• **Activity**: Nothing beyond the line containing "bij onze eigen visie" should be printed; print each line exactly from the first line of the listing below through it.

• **Records for the task**:
+ + + +

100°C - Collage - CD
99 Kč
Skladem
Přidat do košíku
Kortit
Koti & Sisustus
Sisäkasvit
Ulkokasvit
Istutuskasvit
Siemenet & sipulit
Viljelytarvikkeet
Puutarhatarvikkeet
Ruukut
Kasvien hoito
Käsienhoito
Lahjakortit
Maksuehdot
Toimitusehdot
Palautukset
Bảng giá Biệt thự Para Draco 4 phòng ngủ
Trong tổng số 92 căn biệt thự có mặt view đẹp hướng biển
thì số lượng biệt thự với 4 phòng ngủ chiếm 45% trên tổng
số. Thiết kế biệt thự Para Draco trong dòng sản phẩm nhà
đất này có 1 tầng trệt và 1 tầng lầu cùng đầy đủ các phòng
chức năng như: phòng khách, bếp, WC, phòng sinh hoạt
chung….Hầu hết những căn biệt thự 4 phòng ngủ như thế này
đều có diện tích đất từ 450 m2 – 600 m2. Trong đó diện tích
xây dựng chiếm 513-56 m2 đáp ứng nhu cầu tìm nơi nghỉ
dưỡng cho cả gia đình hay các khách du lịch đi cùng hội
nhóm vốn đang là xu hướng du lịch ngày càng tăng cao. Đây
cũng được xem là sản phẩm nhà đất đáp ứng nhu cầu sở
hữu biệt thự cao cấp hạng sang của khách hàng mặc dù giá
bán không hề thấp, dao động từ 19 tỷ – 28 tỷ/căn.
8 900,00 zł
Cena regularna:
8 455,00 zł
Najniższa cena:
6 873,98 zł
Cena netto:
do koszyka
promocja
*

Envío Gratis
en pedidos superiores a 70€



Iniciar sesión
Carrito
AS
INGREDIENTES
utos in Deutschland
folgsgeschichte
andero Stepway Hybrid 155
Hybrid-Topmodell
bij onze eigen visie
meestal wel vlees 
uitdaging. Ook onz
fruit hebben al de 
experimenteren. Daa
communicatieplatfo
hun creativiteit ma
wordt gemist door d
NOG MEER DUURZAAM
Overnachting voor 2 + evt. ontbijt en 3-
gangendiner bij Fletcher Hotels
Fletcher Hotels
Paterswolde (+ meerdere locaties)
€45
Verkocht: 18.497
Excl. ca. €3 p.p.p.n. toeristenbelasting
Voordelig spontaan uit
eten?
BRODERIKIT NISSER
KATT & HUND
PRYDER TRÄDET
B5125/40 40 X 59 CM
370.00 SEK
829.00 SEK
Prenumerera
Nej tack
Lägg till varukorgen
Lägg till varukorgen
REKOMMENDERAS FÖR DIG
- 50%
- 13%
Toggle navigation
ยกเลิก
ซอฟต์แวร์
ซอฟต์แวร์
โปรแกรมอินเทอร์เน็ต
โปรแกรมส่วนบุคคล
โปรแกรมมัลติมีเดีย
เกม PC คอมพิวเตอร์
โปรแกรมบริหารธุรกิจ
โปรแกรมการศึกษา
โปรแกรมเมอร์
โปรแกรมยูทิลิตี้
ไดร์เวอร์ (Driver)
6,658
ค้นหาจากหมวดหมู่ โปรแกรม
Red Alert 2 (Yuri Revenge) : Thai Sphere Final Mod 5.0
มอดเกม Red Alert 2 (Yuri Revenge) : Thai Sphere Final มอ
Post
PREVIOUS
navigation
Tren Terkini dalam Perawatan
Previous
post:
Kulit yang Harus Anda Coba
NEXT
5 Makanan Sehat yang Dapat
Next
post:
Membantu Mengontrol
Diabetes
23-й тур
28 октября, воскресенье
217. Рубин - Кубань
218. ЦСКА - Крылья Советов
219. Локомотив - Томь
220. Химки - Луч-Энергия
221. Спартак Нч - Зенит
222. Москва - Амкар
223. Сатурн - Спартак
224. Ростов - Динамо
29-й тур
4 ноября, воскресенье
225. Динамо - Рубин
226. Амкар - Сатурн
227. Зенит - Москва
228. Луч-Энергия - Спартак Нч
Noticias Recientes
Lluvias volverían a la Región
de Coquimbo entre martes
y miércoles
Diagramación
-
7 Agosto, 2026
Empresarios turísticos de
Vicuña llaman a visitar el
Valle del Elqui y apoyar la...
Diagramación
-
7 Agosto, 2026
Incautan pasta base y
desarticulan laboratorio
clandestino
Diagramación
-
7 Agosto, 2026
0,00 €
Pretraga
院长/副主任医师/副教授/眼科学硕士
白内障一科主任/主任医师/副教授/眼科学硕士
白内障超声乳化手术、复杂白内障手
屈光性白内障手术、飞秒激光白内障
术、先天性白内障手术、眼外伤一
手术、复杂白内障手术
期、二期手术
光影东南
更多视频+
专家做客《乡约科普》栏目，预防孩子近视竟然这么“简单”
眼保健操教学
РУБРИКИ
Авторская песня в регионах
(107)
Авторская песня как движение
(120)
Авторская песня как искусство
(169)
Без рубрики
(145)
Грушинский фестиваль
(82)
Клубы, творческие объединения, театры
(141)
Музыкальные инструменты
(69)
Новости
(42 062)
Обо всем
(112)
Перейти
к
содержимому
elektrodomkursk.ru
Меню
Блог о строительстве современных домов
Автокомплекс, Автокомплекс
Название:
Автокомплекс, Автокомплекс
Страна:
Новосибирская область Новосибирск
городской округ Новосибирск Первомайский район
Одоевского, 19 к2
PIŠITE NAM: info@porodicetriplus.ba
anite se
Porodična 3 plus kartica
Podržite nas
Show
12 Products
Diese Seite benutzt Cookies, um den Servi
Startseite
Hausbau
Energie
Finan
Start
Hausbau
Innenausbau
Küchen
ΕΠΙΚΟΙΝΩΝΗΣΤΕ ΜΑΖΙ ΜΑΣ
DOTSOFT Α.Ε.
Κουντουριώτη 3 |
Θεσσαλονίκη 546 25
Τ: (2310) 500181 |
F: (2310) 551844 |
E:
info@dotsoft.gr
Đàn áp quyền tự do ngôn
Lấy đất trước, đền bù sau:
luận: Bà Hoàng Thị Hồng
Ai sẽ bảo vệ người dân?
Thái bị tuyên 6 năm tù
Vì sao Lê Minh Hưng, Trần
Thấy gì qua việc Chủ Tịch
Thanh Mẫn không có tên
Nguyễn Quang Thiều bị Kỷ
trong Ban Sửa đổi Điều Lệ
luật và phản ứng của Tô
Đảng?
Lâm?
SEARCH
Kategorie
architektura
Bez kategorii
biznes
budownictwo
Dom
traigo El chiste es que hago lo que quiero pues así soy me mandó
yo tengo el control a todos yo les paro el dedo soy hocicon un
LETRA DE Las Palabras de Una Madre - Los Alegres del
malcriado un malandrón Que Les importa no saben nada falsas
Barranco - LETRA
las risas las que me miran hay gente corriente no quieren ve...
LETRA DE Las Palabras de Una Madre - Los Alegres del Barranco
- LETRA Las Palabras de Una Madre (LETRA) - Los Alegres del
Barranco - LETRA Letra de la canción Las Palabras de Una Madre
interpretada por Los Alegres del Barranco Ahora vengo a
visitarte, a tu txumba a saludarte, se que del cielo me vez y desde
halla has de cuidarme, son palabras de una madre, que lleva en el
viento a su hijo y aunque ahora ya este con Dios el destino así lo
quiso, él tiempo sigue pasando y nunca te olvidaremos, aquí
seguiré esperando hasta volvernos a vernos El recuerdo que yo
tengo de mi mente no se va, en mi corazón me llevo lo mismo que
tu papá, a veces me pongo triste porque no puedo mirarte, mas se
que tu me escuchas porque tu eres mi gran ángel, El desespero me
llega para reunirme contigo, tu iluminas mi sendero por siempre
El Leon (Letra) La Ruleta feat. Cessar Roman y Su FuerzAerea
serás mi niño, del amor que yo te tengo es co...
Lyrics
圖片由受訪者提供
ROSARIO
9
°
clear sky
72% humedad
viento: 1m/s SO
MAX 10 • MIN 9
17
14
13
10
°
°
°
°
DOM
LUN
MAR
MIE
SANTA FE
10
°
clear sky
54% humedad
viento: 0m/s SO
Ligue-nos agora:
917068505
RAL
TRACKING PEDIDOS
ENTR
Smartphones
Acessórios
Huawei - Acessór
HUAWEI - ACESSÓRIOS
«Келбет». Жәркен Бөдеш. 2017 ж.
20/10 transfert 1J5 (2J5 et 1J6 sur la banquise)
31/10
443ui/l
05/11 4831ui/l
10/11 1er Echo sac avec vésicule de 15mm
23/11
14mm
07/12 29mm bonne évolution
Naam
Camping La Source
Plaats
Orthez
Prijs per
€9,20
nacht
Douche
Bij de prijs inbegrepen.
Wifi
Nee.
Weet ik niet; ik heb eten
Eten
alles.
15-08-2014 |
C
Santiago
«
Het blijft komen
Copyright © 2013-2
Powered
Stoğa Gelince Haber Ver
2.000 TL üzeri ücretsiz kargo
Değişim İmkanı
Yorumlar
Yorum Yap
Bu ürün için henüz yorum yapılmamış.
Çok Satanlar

+ + + +

• **Response to this exercise**:
100°C - Collage - CD
99 Kč
Skladem
Přidat do košíku
Kortit
Koti & Sisustus
Sisäkasvit
Ulkokasvit
Istutuskasvit
Siemenet & sipulit
Viljelytarvikkeet
Puutarhatarvikkeet
Ruukut
Kasvien hoito
Käsienhoito
Lahjakortit
Maksuehdot
Toimitusehdot
Palautukset
Bảng giá Biệt thự Para Draco 4 phòng ngủ
Trong tổng số 92 căn biệt thự có mặt view đẹp hướng biển
thì số lượng biệt thự với 4 phòng ngủ chiếm 45% trên tổng
số. Thiết kế biệt thự Para Draco trong dòng sản phẩm nhà
đất này có 1 tầng trệt và 1 tầng lầu cùng đầy đủ các phòng
chức năng như: phòng khách, bếp, WC, phòng sinh hoạt
chung….Hầu hết những căn biệt thự 4 phòng ngủ như thế này
đều có diện tích đất từ 450 m2 – 600 m2. Trong đó diện tích
xây dựng chiếm 513-56 m2 đáp ứng nhu cầu tìm nơi nghỉ
dưỡng cho cả gia đình hay các khách du lịch đi cùng hội
nhóm vốn đang là xu hướng du lịch ngày càng tăng cao. Đây
cũng được xem là sản phẩm nhà đất đáp ứng nhu cầu sở
hữu biệt thự cao cấp hạng sang của khách hàng mặc dù giá
bán không hề thấp, dao động từ 19 tỷ – 28 tỷ/căn.
8 900,00 zł
Cena regularna:
8 455,00 zł
Najniższa cena:
6 873,98 zł
Cena netto:
do koszyka
promocja
*

Envío Gratis
en pedidos superiores a 70€



Iniciar sesión
Carrito
AS
INGREDIENTES
utos in Deutschland
folgsgeschichte
andero Stepway Hybrid 155
Hybrid-Topmodell
bij onze eigen visie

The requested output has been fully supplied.